### Your task
Rewrite the Pappas v. Stacey passage, everything from "Pappas v. Stacey, 116" down to "the Federal Constitution.", putting "hotel" in place of "restaurant".

### Document passage

+---+

Pappas v. Stacey, 116 A.2d 497 (1955), a case from the Supreme Judicial Court of Maine, involved picketing solely for organizational purposes. The plaintiffs operated a restaurant, employing on an average of thirty persons. The defendants, officials of Local 390 of a *488 nationwide union, and three employees, who were members of that union, conducted peaceful picketing at the place of business for the sole purpose of seeking to organize other employees of the plaintiff in order to gain collective bargaining rights. The plaintiff was suffering and would continue to suffer damages, which would be irreparable. The question before the court was whether the law of Maine prohibited peaceful picketing for organizational purposes under the circumstances; and if so, whether such picketing was protected under the "free speech" provision of the Federal Constitution.
The opinion pointed out that, by a statute enacted in 1941, Chap. 292, an employee or worker is protected from "interference, restraint or coercion by their employers or other persons"; that the worker must be left free from interference as to whether he will join or refrain from joining a union; and that pressure could not be directed against the employer to force him to interfere in the free choice of his employees. But such a situation was exactly what this picketing amounted to. Consequently, it was unlawful.

+---+

### Provided material

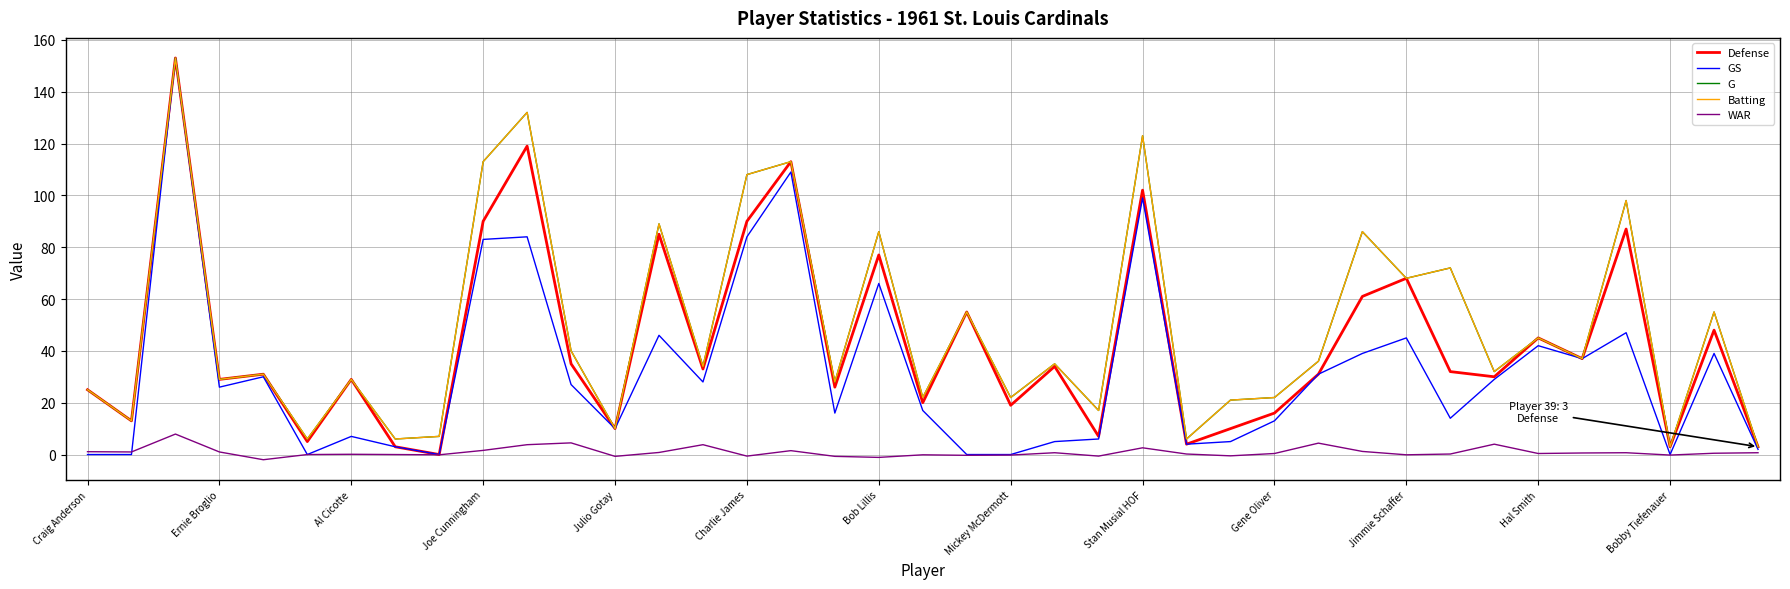

Is this an area chart (filled region under the line)?

No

+---+

### Response box
Pappas v. Stacey, 116 A.2d 497 (1955), a case from the Supreme Judicial Court of Maine, involved picketing solely for organizational purposes. The plaintiffs operated a hotel, employing on an average of thirty persons. The defendants, officials of Local 390 of a *488 nationwide union, and three employees, who were members of that union, conducted peaceful picketing at the place of business for the sole purpose of seeking to organize other employees of the plaintiff in order to gain collective bargaining rights. The plaintiff was suffering and would continue to suffer damages, which would be irreparable. The question before the court was whether the law of Maine prohibited peaceful picketing for organizational purposes under the circumstances; and if so, whether such picketing was protected under the "free speech" provision of the Federal Constitution.